Which bring us to the second way in which the domestic gems and jewellery industry, and (in this case) its domestic customers have been favoured.

As part of the overall scheme of accelerated trade liberalisation that began in the 1990s, the Government chose to reduce quantitative restrictions on imports of gold. This was combined with a relatively low tariff regime. Before the 2009-10 Budget, customs duty on serially numbered gold bars (other than tola bars) and gold coins was Rs 100 per 10 gm and on other forms of gold Rs 250 per 10 gm. These were raised to Rs 200 per 10 gm and Rs 500 per 10 gm, respectively, in the 2009 Budget and to Rs 300 and Rs 1,500 subsequently.

In January 2012, the Government shifted to an ad valorem duty regime, and import duty on gold was changed to 2 per cent of value from the flat duty of Rs 300 per 10 gm while that for silver was changed to 6 per cent from earlier duty of Rs 1,500 per kg.

The Union Budget 2012-13 had further increased the basic customs duty on standard gold bars; gold coins of purity exceeding 99.5 per cent and platinum from 2 per cent to 4 per cent and on non-standard gold from 5 per cent to 10 per cent. Recently, the duty on standard gold was hiked further to 6 per cent. Despite these increases the level of duty remains low, leading to a continuous rise till recently in the demand for gold.

There were two constituencies that the Government was favouring through this low-duty policy.
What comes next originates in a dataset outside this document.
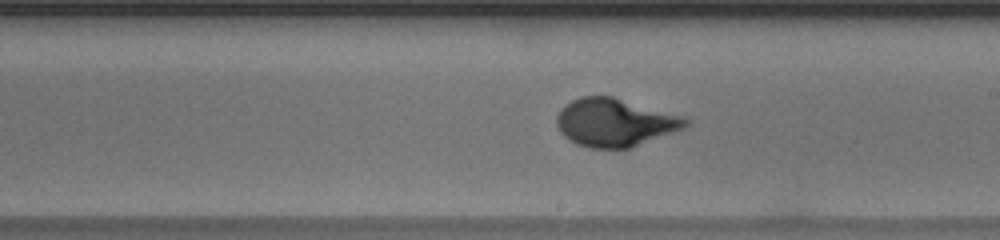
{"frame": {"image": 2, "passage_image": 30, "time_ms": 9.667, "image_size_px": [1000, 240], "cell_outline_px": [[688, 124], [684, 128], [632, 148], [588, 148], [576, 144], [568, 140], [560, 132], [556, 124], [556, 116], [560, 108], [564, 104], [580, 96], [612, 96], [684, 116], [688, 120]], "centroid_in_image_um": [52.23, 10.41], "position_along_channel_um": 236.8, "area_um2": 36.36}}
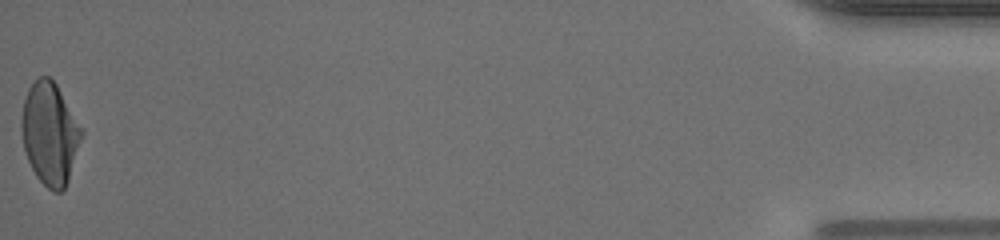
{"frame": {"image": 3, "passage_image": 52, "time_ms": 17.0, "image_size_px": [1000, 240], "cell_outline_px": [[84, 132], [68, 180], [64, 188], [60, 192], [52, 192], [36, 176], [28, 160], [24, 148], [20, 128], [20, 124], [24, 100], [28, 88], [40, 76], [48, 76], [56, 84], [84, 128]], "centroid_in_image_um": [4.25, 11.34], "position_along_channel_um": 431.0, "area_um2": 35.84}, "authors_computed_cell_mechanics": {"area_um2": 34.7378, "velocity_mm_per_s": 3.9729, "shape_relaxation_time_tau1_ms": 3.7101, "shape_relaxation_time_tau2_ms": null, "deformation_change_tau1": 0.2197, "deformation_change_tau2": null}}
One was the Indian ‘public’ that has an inexplicable fascination with gold. According to estimates from the World Gold Council, over the year ended September 2011, demand for gold in India was 1,059 tonnes, as compared with 214 tonnes in the US and 770 tonnes in China, whereas per capita income in the three countries stood at $1,410, $4,940 and $48,620 respectively.

The “average” Indian could not be responsible for such “excess demand” for gold.

Regulating gold imports

From the point of view of the “customer”, the passion for the metal is explained by many factors. There is the traditional obsession with the yellow metal as an adornment and an item of personal display. It has also been seen as an important investment, being a store of value that benefits from price appreciation, which is normally higher than the increase in the general price level and makes the commodity a good hedge against inflation.

Gold is also characterised by a high degree of liquidity (in the sense that it can be converted easily into cash of equivalent value), since it could either be sold or pawned without much difficulty.

In recent years, the proliferation of ‘loans against gold’ schemes offered by banks and non-bank financial companies has made the metal even more liquid.

Thus, from a private perspective it is a highly prized possession. It is also the asset to which wealth holders shift in search of safety, when inflation is high or times uncertain.

There is reason to believe that the recent surge in imports of gold has indeed been led by the demand for the metal as an investment, though consumption driven by growing inequality also seems to have played a role.

In the event, despite India’s position as an important exporter of gems and jewellery, gold re-exports have been way below imports and net imports of gold have been extremely high and rising. The result has been the adverse balance of payments impact of the precious metals and stones market noted earlier.

This negative foreign exchange contribution also makes it difficult to defend the huge volume of revenue foregone on account of Chapter 71 goods. In 2011-12, they accounted for 28 per cent of the customs duty foregone and more than 13 per cent of the total revenue foregone on account of direct and indirect tax concessions.

If after sacrificing that much revenue the industry cannot deliver the nation a net foreign exchange inflow, it may be far more sensible to return to regulation of gold imports and use high duties to mop up revenues from the domestic demand for gold to finance crucial welfare programmes.